It was not done lightly when they named the parts of Berlin after the Second World War that had come to be considered as exclusive property of this super power or that super power, “sectors”. The Americans had the American Sector and the Russians theirs. Movement between the two was restricted by that ghastly wall and Checkpoint Charlie became synonymous with freedom of access.

They had, after all, the lessons to be learnt from education where sectors had similarly become territory won and territory to be defended. The No-man’s Land was territory to dispute and little consideration was given to what is best for the citizen / students.

I was astounded that recently a one-day seminar on relationships between sectors with top presenters was offered by a reputable Australian organisation, ATEM, but was able to attract only 7 registrations from throughout Australia – well, it might have been six because I had registered.

Issues related to educational sectors and to relationships between them in Australia seemed to me to be an issue that demands attention. Especially in the tertiary area where chickens hatched in the late 1980s have all the appearance of coming home to roost. In New Zealand they also demand attention.

Relationships between higher education, further education, vocational education, academic education are simply beyond resolution by considering them each to belong to a “tertiary sector”. And just as the spoils of war are commemorated and held to be holy long after the fighting stops, much of the sector debate in education is based on the spoils of past wars and the now somewhat jingoist slogans of the factions – We are academic, protect the standard!  We are vocational , they need us to dig for victory! We are primary, we teach people! We are secondary, we teach subjects to people!

It is all nostalgia for a past age when education systems had the appearance of working. Let’s face the realities of peacetime.

The transitions between sectors has become dysfunctional with too many students successfully navigating through the checkpoints which have become chokepoints. The old academic / vocation distinction no longer applies. Education systems in Anglophone countries are characterised by unprecedented rates of failure and dropouts – casualties of this war. These countries all share the dilemma of skill shortages and increasing youth unemployment.

Lets calmly look at these sectors. Early childhood education is critical to later success in education and while we boast of pretty good national levels of access, the disparity of access between certain groups in the community is a less happy picture. A solution would be to subsume the ECE sector into the primary sector thus increasing the ease of access without increasing the need to escalate governance and capital works costs. Australia in ahead of New Zealand in halving the K Level entry group but this seems to be more of a Level 0 for primary than a dedicated pre-school effort. And one year is too short.

All systems know the importance of the primary, elementary part of the education system. The issue with this sector is that it is not encouraged other than through mechanisms of name and shame to have a successful but more narrow focus on the teaching of basic skills. I am not suggesting that we return to the old inspection when an Inspector of Schools would arrive at a school to hear the students read to ascertain whether Standard 4 or 5 or 6 had been achieved. But clear statements about exit levels would help with the critical platform that is primary education.

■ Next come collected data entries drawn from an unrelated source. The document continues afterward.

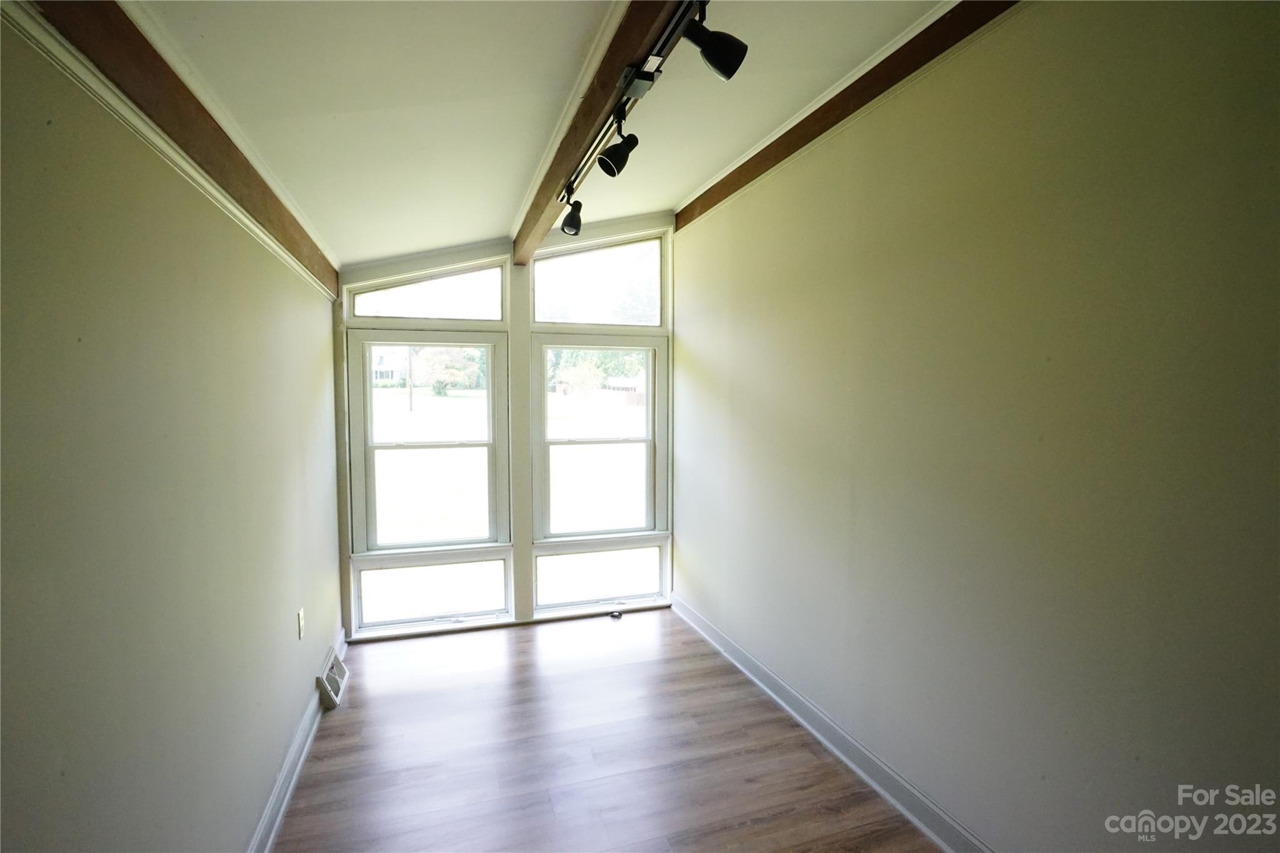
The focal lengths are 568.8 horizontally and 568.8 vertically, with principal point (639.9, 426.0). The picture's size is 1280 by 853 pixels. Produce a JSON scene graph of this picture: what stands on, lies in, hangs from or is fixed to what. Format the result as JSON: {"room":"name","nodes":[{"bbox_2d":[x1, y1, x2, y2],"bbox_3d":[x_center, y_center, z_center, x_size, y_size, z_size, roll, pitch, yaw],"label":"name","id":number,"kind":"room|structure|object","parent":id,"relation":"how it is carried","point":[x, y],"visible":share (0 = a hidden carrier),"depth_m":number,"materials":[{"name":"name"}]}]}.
{"room":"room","nodes":[
{"label":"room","id":0,"kind":"room"},
{"bbox_2d":[0,10,342,852],"bbox_3d":[-1.196,0.218,1.325,0.171,2.698,5.349,-1,4,-18],"label":"left wall","id":1,"kind":"structure","parent":0,"point":[249,812],"depth_m":1.29,"materials":[{"name":"paint"}]},
{"bbox_2d":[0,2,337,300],"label":"left crown molding","id":2,"kind":"structure","parent":1,"relation":"attached to","point":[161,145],"depth_m":1.27,"materials":[{"name":"white paint"}]},
{"bbox_2d":[23,0,343,296],"bbox_3d":[-1.182,-0.841,1.530,0.070,0.237,3.951,-1,4,-18],"label":"wooden beam","id":3,"kind":"structure","parent":1,"relation":"attached to","point":[186,150],"depth_m":1.38,"materials":[{"name":"brown wood"}]},
{"bbox_2d":[245,630,347,852],"bbox_3d":[-1.126,1.450,1.452,0.022,0.107,4.767,-1,4,-18],"label":"left baseboard","id":4,"kind":"structure","parent":1,"relation":"attached to","point":[284,802],"depth_m":2.28,"materials":[{"name":"white paint"}]},
{"bbox_2d":[296,607,305,638],"bbox_3d":[-1.543,0.899,2.593,0.012,0.121,0.073,-1,4,-18],"label":"wall socket","id":5,"kind":"object","parent":1,"relation":"attached to","point":[301,612],"visible":0.97,"depth_m":2.57,"materials":[{"name":"white plastic"}]},
{"bbox_2d":[316,645,348,710],"bbox_3d":[-1.627,1.318,3.016,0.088,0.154,0.359,-1,4,-18],"label":"floor vent","id":6,"kind":"object","parent":1,"relation":"attached to","point":[332,665],"visible":0.97,"depth_m":2.93,"materials":[{"name":"white metal"}]},
{"bbox_2d":[334,216,675,640],"bbox_3d":[-0.803,-0.125,3.978,2.431,2.964,0.170,-1,4,-18],"label":"back wall","id":7,"kind":"structure","parent":0,"point":[527,555],"depth_m":3.85,"materials":[{"name":"paint"}]},
{"bbox_2d":[348,260,507,322],"bbox_3d":[-1.377,-0.869,3.745,0.991,0.381,0.078,-1,4,-18],"label":"transom window","id":8,"kind":"structure","parent":7,"relation":"in","point":[359,299],"depth_m":3.72,"materials":[{"name":"clear glass"}]},
{"bbox_2d":[349,329,510,549],"bbox_3d":[-1.350,0.081,3.724,0.952,1.399,0.141,-1,4,-18],"label":"left window","id":9,"kind":"structure","parent":7,"relation":"in","point":[369,391],"depth_m":3.70,"materials":[{"name":"white glass"}]},
{"bbox_2d":[355,553,511,629],"bbox_3d":[-1.361,1.084,3.808,0.972,0.429,0.060,-1,4,-18],"label":"lower window","id":10,"kind":"structure","parent":7,"relation":"in","point":[389,573],"depth_m":3.78,"materials":[{"name":"clear glass"}]},
{"bbox_2d":[528,235,666,328],"bbox_3d":[-0.304,-1.003,4.078,1.018,0.635,0.072,-1,4,-18],"label":"transom window","id":11,"kind":"structure","parent":7,"relation":"in","point":[589,319],"depth_m":4.06,"materials":[{"name":"clear glass"}]},
{"bbox_2d":[531,540,668,611],"bbox_3d":[-0.285,1.067,4.119,1.025,0.415,0.062,-1,4,-18],"label":"lower right window","id":12,"kind":"structure","parent":7,"relation":"in","point":[564,558],"depth_m":4.10,"materials":[{"name":"clear glass"}]},
{"bbox_2d":[533,334,668,536],"bbox_3d":[-0.287,0.069,4.104,0.969,1.407,0.139,-1,4,-18],"label":"window","id":13,"kind":"structure","parent":7,"relation":"in","point":[647,411],"depth_m":4.09,"materials":[{"name":"white"}]},
{"bbox_2d":[119,0,969,266],"bbox_3d":[0.115,-1.217,1.450,2.709,0.166,6.069,-1,4,-18],"label":"ceiling","id":14,"kind":"structure","parent":0,"point":[685,180],"depth_m":2.01,"materials":[{"name":"white paint"}]},
{"bbox_2d":[509,0,679,264],"bbox_3d":[-0.139,-1.164,1.842,0.118,0.241,4.277,-1,4,-18],"label":"ceiling beam","id":15,"kind":"structure","parent":14,"relation":"attached to","point":[587,132],"depth_m":1.87,"materials":[{"name":"brown wood"}]},
{"bbox_2d":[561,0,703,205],"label":"track light rail","id":16,"kind":"object","parent":15,"relation":"attached to","point":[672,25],"visible":0.83,"depth_m":1.69,"materials":[{"name":"black metal"}]},
{"bbox_2d":[560,186,583,236],"bbox_3d":[-0.314,-0.999,2.651,0.103,0.196,0.113,-1,4,-18],"label":"track light","id":17,"kind":"object","parent":16,"relation":"attached to","point":[572,222],"visible":0.98,"depth_m":2.62,"materials":[{"name":"black metal"}]},
{"bbox_2d":[596,106,639,177],"bbox_3d":[-0.072,-0.926,1.867,0.131,0.206,0.113,-1,4,-18],"label":"track light","id":18,"kind":"object","parent":16,"relation":"attached to","point":[612,160],"visible":0.99,"depth_m":1.85,"materials":[{"name":"black metal"}]},
{"bbox_2d":[681,1,749,80],"bbox_3d":[0.167,-0.967,1.409,0.183,0.203,0.110,-1,4,-18],"label":"track light","id":19,"kind":"object","parent":16,"relation":"attached to","point":[710,48],"visible":0.99,"depth_m":1.40,"materials":[{"name":"black metal"}]},
{"bbox_2d":[269,607,941,852],"bbox_3d":[0.086,1.558,1.476,2.610,0.105,5.878,-1,4,-18],"label":"floor","id":20,"kind":"structure","parent":0,"point":[347,717],"depth_m":2.48,"materials":[{"name":"brown wood"}]},
{"bbox_2d":[608,608,623,618],"bbox_3d":[-0.176,1.339,4.061,0.084,0.032,0.084,-1,4,-18],"label":"small object","id":21,"kind":"object","parent":20,"relation":"on","point":[617,615],"visible":0.99,"depth_m":4.04,"materials":[{"name":"black"}]},
{"bbox_2d":[676,0,1279,852],"bbox_3d":[1.098,0.017,2.041,0.169,2.996,5.041,-1,4,-18],"label":"right wall","id":22,"kind":"structure","parent":0,"point":[692,349],"depth_m":1.71,"materials":[{"name":"beige paint"}]},
{"bbox_2d":[671,593,989,852],"bbox_3d":[1.011,1.413,2.040,0.022,0.111,4.784,-1,4,-18],"label":"right baseboard","id":23,"kind":"structure","parent":22,"relation":"attached to","point":[817,734],"depth_m":2.44,"materials":[{"name":"white paint"}]},
{"bbox_2d":[673,0,1020,231],"bbox_3d":[0.994,-1.327,1.903,0.090,0.164,4.073,-1,4,-18],"label":"beam","id":24,"kind":"structure","parent":22,"relation":"attached to","point":[777,160],"depth_m":2.23,"materials":[{"name":"brown wood"}]},
{"label":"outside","id":25,"kind":"structure","parent":0,"visible":0},
{"bbox_2d":[371,345,409,385],"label":"house","id":26,"kind":"structure","parent":25,"point":[389,374],"materials":[{"name":"white paint"}]},
{"bbox_2d":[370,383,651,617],"label":"lawn","id":27,"kind":"structure","parent":25,"point":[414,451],"materials":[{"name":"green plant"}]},
{"label":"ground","id":28,"kind":"structure","parent":25,"visible":0},
{"bbox_2d":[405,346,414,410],"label":"utility pole","id":29,"kind":"object","parent":28,"relation":"on","point":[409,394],"visible":0.58,"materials":[{"name":"brown wood"}]},
{"bbox_2d":[414,345,483,396],"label":"tree","id":30,"kind":"object","parent":28,"relation":"on","point":[449,369],"visible":0.73,"materials":[{"name":"green plant"}]},
{"bbox_2d":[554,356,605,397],"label":"tree","id":31,"kind":"object","parent":28,"relation":"on","point":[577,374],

Where the primary sector has identity issues is at the upper end when it seems to grapple with the dilemma of being like a primary school but wanting to be like a secondary school. The solution is clear, create a new sector, Years 7-10, and let them get on with the job of making a successful transition from primary into the discipline-based secondary style programme. Introductory work on real pathways would replace the current work that is reduced to dabbling by the lack of clear pathways with continuity into post-primary education and training.

This would mean taking the senior secondary school out of the “school” sector and placing it in the “tertiary” sector. Having reached Year 11 students would have multiple pathways for further education and training which would be both, and simultaneously, academic and vocational. The different institutions of the senior secondary school, the university, the ITPs, Wanānga, PTEs ITOs and so on would then have a distinctive contribution to make to providing appropriate pathways, rich in their diversity, rewarding in their outcomes and  connected to the real world of family sustaining incomes, of employment and of continued learning.

A brief flypast over the battlefield cannot do justice to a complex issue but the general point is clear. Our current sectors have developed by accident not design, they have resulted in the development of distinctive features (unions, qualifications, sites etc) that are more intended to distinguish territory than they are based on what we know about learning and young people.

I would love to have got together with those six people who shared my enthusiasm for starting the conversation about sectors and the relationships between them. Who knows, it might have led to change somewhere ahead of us. One day the public will want to push the walls over. How much better it would be if we could do it before contempt for institutionalised education reaches that level?